Ученый, как и прежде, препарировал существующие теории, невзирая на авторитеты. Может, потому и попал в состав комиссии, расследовавшей гибель космического челнока "Челленджер" в 1986 году. В своем персональном отчете он в пух и прах раскритиковал сотрудников НАСА за халтурную работу.
Полеты "шаттлов" прекратили на продолжительное время. У Фейнмана же его оставалось совсем немного. Часы физика остановились в феврале 1988-го.
Фокусы физика
С именем Фейнмана связаны глубокие изменения в преподавании физики. Более 20 лет тому назад он прочел курс лекций, который до сих пор остается образцом того, как надо учить этому предмету - с любовью и поэзией.

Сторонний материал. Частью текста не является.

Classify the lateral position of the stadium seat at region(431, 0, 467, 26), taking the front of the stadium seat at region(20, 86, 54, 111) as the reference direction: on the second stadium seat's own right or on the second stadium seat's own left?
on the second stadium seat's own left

Фрагмент из книги Ричарда Фейнмана "Вы, конечно, шутите, мистер Фейнман". Перевод доктора физико-математических наук М. Шифмана.
Однажды ко мне пришел учитель из местного колледжа и попросил прочесть там лекцию. Он предложил пятьдесят долларов, но я объяснил ему, что деньги меня не волнуют. "Это ведь городской колледж, верно?"
"Да".
Я вспомнил, какая бумажная канитель начиналась всякий раз, как я имел дело с государством, так что я улыбнулся и сказал: "Я с удовольствием прочитаю эту лекцию. Но с одним условием". Я выбрал число наобум и продолжал: "Я не буду подписываться больше тринадцати раз, включая подпись на чеке!"

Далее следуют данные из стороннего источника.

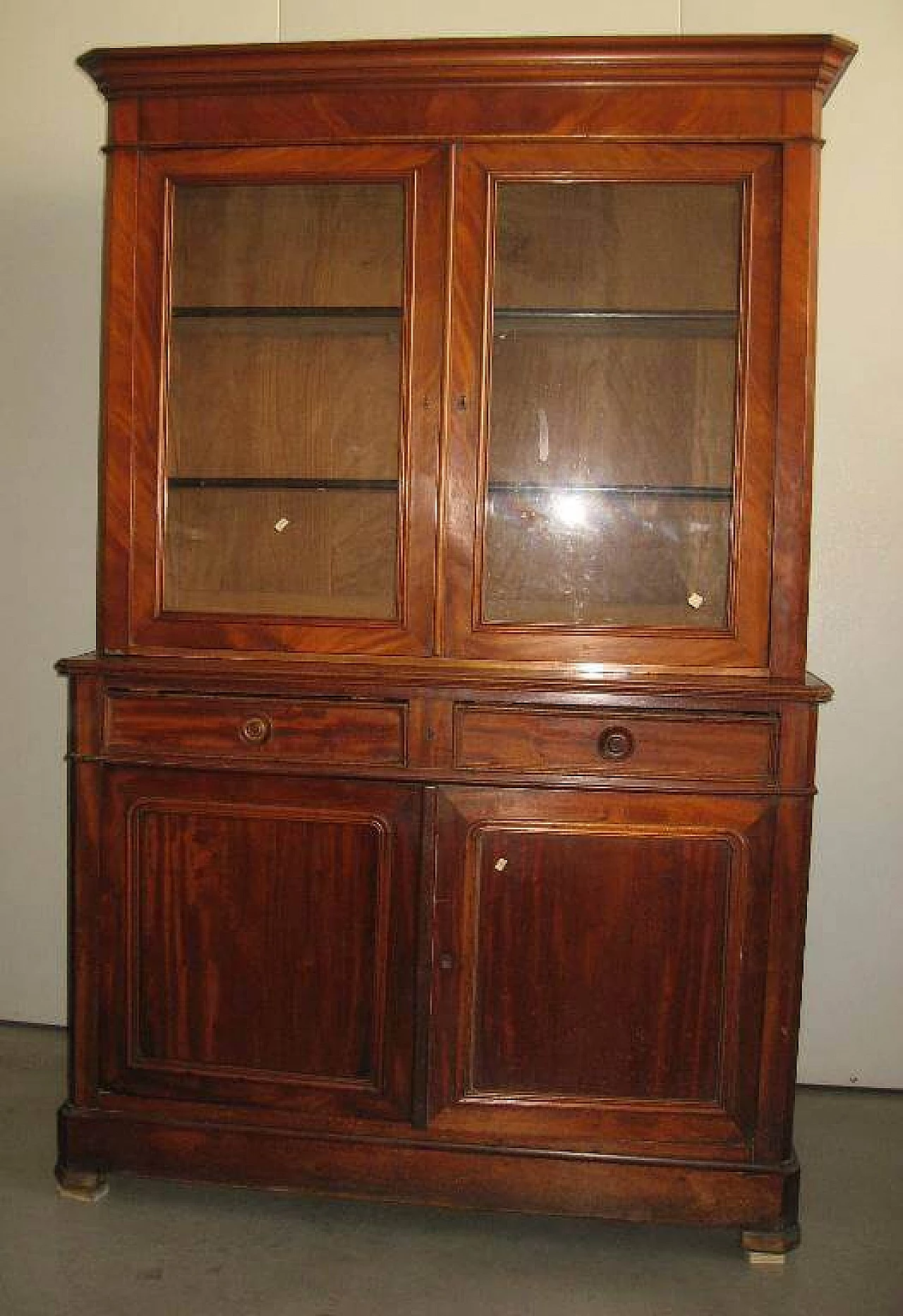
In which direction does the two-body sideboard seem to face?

Он тоже улыбнулся: "Тринадцать раз? Нет проблем".
И вот началось. Сперва я должен подписать что-то насчет того, что я лоялен по отношению к правительству, иначе мне нельзя читать лекцию в городском колледже. И я должен подписать это дважды, правда? Затем шла какая-то расписка для города, не помню какая. Очень скоро числа пошли вверх.
Я должен был расписаться в том, что занимаю отвечающую существу вопроса должность профессора, чтобы гарантировать (ведь это государственное дело!), что я не являюсь женой или другом какого-нибудь засевшего в колледже негодяя, который заплатит мне эти деньги безо всякой лекции. Нужно было гарантировать много всяких вещей, и подписей становилось все больше.

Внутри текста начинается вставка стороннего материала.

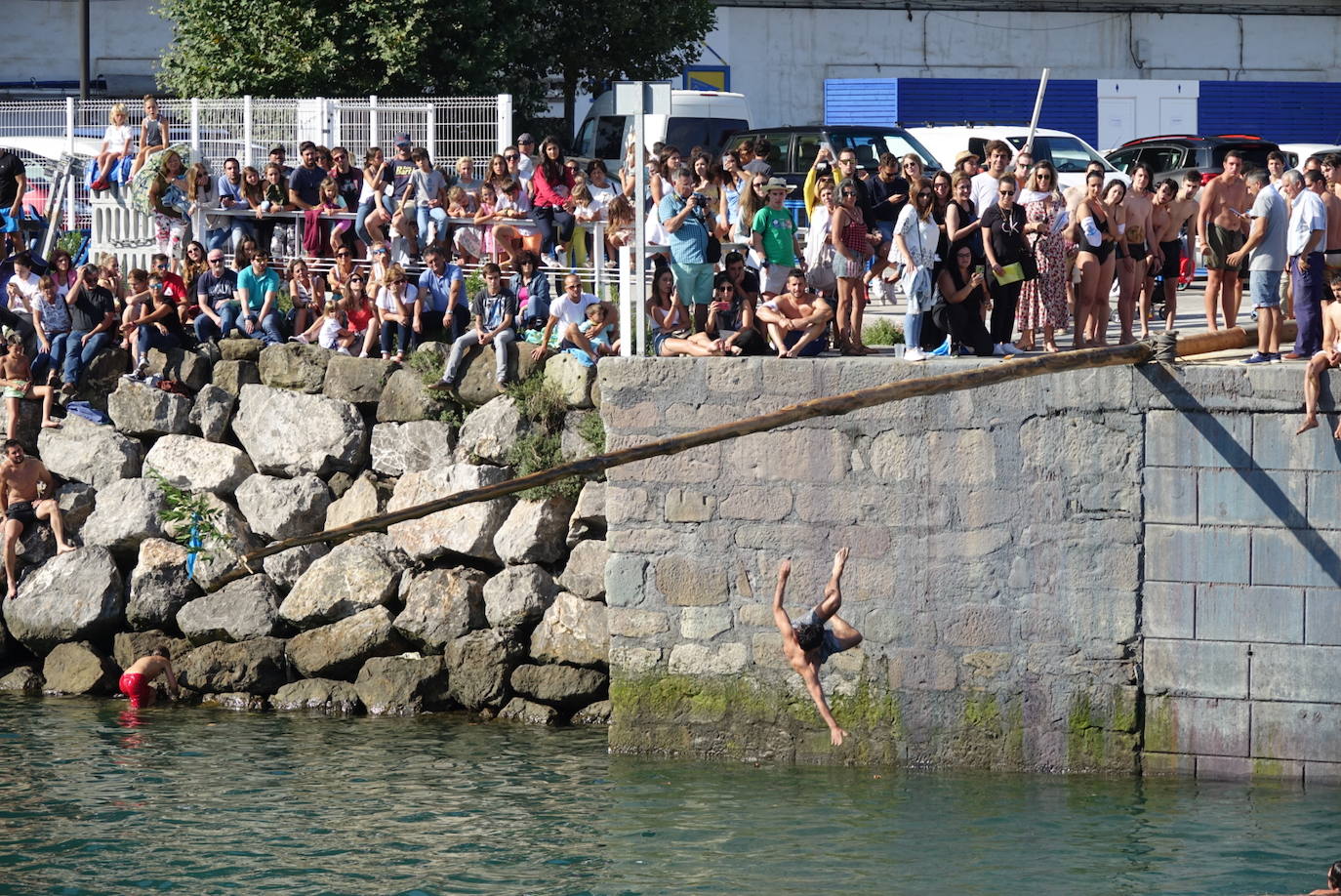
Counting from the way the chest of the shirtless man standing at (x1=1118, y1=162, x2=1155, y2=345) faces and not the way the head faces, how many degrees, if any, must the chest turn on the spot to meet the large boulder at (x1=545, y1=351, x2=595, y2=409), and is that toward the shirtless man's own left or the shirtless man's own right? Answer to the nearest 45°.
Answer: approximately 90° to the shirtless man's own right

Парень, который сперва так мило улыбался, делался все мрачнее. Но все обошлось. Я подписался ровно двенадцать раз. Оставалась еще одна подпись на чеке, так что я спокойно отправился туда и прочел им лекцию.
Спустя пару дней этот парень зашел ко мне, чтобы отдать чек. Он имел жалкий вид. Он не мог отдать мне деньги, пока я не подпишу бумагу, что я действительно прочел лекцию.
Я сказал ему: "Если я подпишу бумагу, я не смогу подписать чек. Но ты был там. Ты слышал лекцию; почему бы тебе не подписать эту бумагу?"
"Слушай, - говорит он, - разве все это не глупо?"
"Нет. Мы договорились об этом с самого начала".
Он сказал: "Слушай, я работал как вол, я обошел всех. Я испробовал все, но они говорят, что это невозможно. Ты просто не можешь получить свои деньги, пока не подпишешь бумагу".
"Хорошо", - сказал я. - Я подписался двенадцать раз и я прочел лекцию. Мне не нужны деньги".
"Но я не хочу так поступать с тобой".
На следующий день он позвонил мне. "Они не могут не дать тебе эти деньги. Они уже отсчитали эти деньги и списали их, так что они должны заплатить их тебе".
"Прекрасно. Если они должны заплатить мне эти деньги, пусть они заплатят". - "Но ты должен подписать бумагу".
"Я не буду подписывать бумагу".
Я поставил их в тупик. Не было такой графы для денег, которые человек заработал, но не хочет получать.
В конце концов они уладили это дело. Это отняло у них много времени и было совсем не просто, но я использовал тринадцатую подпись, чтобы получить деньги по чеку.